## Extrait
<<<<

Si vous voyez surtout des jarrets de porcs surgelés sur les tablettes, c’est normal. Ça permet aux transformateurs, qui produisent du porc toute l’année, de conserver leur production pour répondre aux volumes de demande excédentaires, explique-t-il

À la boucherie Le Croc-Mignon, dans le quartier Limoilou, à Québec, le propriétaire Sothea Deng conseille à sa clientèle de faire ses commande à l’avance pour mieux passer à travers la cohue du temps des Fêtes.

C’est vraiment la période la plus achalandée de l’année, concentrée sur quelques jours seulement.

Comme il travaille surtout à partir de carcasses d’animaux entières, Sothea Deng peut accumuler des pattes de cochon en vue de la demande, qui explose à la fin de l’année. À d’autres périodes, celles-ci seraient transformées en viande hachée ou utilisées pour d’autres produits, comme ses populaires pattes de porc fumées.

Le ragoût de pattes en vedette Au Pied de Cochon

Martin Picard, chef et propriétaire du groupe Au Pied de Cochon
Martin Picard, chef et propriétaire du groupe Au Pied de Cochon | Photo : Patricia Brochu

Cette année, le ragoût de pattes est le plat principal du menu hivernal du restaurant Au Pied de Cochon. Le plat fait partie d’une boîte-repas à commander, un grand vendeur de l’entreprise dans le temps des Fêtes.

Le rituel de manger un ragoût de pattes de cochon une fois par année, ça a tout son sens, selon Martin Picard, chef et propriétaire du groupe Au Pied de Cochon. De la même façon que certains produits vont apparaître sur le marché à un moment donné – je pense aux fraises ou aux asperges –, mais aussi à certains menus, comme le menu des sucres. Je trouve ça le fun retrouver ces plats-là dans des moments festifs.

Les traditions lui semblent plus importantes qu’avant :

« Vers la trentaine [après des années sans en manger], j’ai eu envie de redécouvrir le plat, et c’est grâce à mes souvenirs du parfum des ragoûts de mes tantes, de ma grand-mère et de ma mère que j’ai pu m’inspirer pour le plat que je fais aujourd’hui.  »

>>>>

## Données enregistrées
<<<<

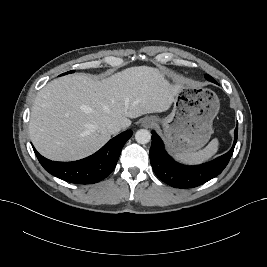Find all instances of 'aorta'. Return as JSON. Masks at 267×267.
<instances>
[{"instance_id":"aorta-1","label":"aorta","mask_w":267,"mask_h":267,"mask_svg":"<svg viewBox=\"0 0 267 267\" xmlns=\"http://www.w3.org/2000/svg\"><path fill=\"white\" fill-rule=\"evenodd\" d=\"M135 140L139 144H147L151 140V133L146 129H140L135 134Z\"/></svg>"}]
</instances>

>>>>

## Travail à faire
1) Dans l'extrait, dans quel quartier se trouve la boucherie Le Croc-Mignon ?
2) Recopiez, s'il vous plaît, le passage de l'extrait qui s'ouvre sur les mots contenant « Comme il travaille » et se ferme sur « de porc fumées. ».
3) Poursuivez le texte sur le ragoût de pattes de cochon à partir de l'endroit où il s'arrête.

## Résultats finaux
1) Dans le quartier Limoilou, à Québec.

2)
Comme il travaille surtout à partir de carcasses d’animaux entières, Sothea Deng peut accumuler des pattes de cochon en vue de la demande, qui explose à la fin de l’année. À d’autres périodes, celles-ci seraient transformées en viande hachée ou utilisées pour d’autres produits, comme ses populaires pattes de porc fumées.

3)
— Une citation de  Le chef Martin Picard.

Pourquoi mange-t-on des pattes de cochon dans le temps des Fêtes?

Pourquoi le ragoût de boulettes et de pattes de cochon rime-t-il avec le temps des Fêtes au Québec? On a posé la question à l’historienne culinaire Amélie Masson-Labonté.

Dans le Québec rural jusqu’aux années 1950, l’abattage d’un cochon engraissé toute l’année en prévision du temps des Fêtes était une pratique très répandue, explique-t-elle. On faisait boucherie dans la cour arrière ou dans l’étable, récupérant chaque partie de l’animal, de la cervelle aux pattes, en passant par les oreilles et la queue!

Une fois le cochon tué pour préparer toutes sortes de victuailles à base de porc – jambons, rognons, rôtis, côtelettes et filets –, on incorporait traditionnellement les pattes aux ragoûts des Noëls d'autrefois.

On trouve une première trace écrite du ragoût de pattes à la québécoise dans La nouvelle cuisinière canadienne, réédition de 1865 du premier livre de recettes publié en français au Québec en 1825, La cuisinière bourgeoise.

Une recette de ragoût de pattes apparaît dans « La nouvelle cuisinière canadienne », livre paru en 1865.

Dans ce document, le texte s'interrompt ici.